#### What the task requires
Lines containing the word "STINGER" are the ones to copy from the records below.

Collected data entries:
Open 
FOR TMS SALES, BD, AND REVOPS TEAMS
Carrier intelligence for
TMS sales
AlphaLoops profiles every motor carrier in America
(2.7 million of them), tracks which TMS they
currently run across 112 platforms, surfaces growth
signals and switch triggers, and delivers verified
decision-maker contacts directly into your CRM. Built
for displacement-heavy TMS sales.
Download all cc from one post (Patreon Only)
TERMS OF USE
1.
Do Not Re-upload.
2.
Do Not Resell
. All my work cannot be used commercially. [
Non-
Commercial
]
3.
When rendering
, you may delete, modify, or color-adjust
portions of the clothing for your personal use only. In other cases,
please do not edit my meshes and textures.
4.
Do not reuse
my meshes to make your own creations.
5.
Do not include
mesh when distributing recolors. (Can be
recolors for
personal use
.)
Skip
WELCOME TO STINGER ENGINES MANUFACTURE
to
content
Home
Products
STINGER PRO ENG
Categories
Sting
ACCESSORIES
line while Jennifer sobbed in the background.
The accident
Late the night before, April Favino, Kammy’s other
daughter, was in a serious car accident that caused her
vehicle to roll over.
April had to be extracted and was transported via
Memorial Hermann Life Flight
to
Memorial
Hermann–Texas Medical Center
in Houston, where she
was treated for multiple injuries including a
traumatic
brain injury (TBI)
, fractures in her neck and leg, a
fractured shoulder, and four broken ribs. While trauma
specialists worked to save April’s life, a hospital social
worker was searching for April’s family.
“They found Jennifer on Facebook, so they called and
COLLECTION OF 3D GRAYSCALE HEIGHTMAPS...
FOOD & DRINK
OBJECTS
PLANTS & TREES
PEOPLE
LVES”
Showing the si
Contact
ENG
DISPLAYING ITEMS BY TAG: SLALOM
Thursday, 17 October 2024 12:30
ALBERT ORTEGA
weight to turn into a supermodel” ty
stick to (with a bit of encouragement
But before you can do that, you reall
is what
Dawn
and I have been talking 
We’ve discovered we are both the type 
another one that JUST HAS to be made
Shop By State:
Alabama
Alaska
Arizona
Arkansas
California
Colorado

...

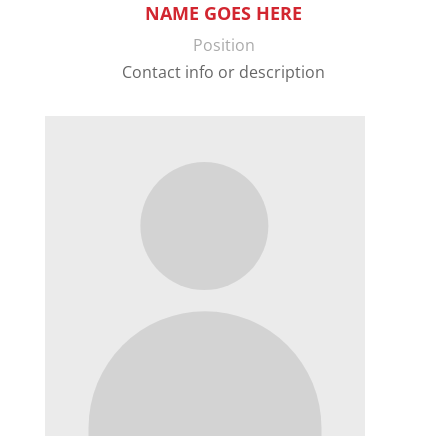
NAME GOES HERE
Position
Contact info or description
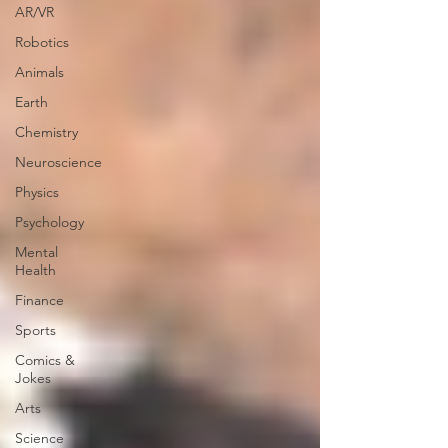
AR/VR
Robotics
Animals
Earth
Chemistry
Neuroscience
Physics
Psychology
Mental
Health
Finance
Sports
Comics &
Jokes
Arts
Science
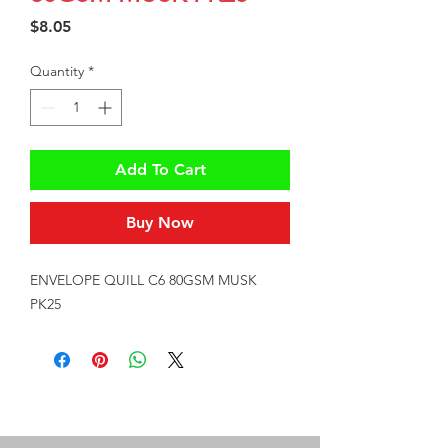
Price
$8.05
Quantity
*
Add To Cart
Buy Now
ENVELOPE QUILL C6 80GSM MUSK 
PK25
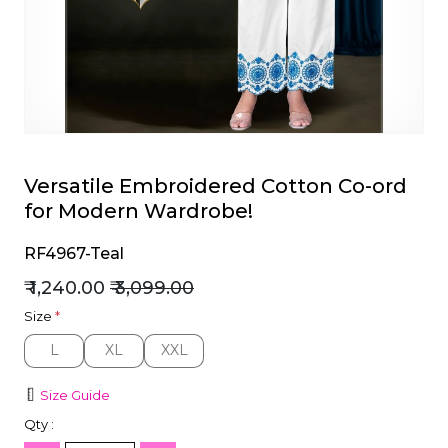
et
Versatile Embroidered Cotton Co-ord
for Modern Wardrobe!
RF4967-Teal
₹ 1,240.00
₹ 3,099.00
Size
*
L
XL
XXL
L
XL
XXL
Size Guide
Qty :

#### Response to the exercise
WELCOME TO STINGER ENGINES MANUFACTURE
STINGER PRO ENG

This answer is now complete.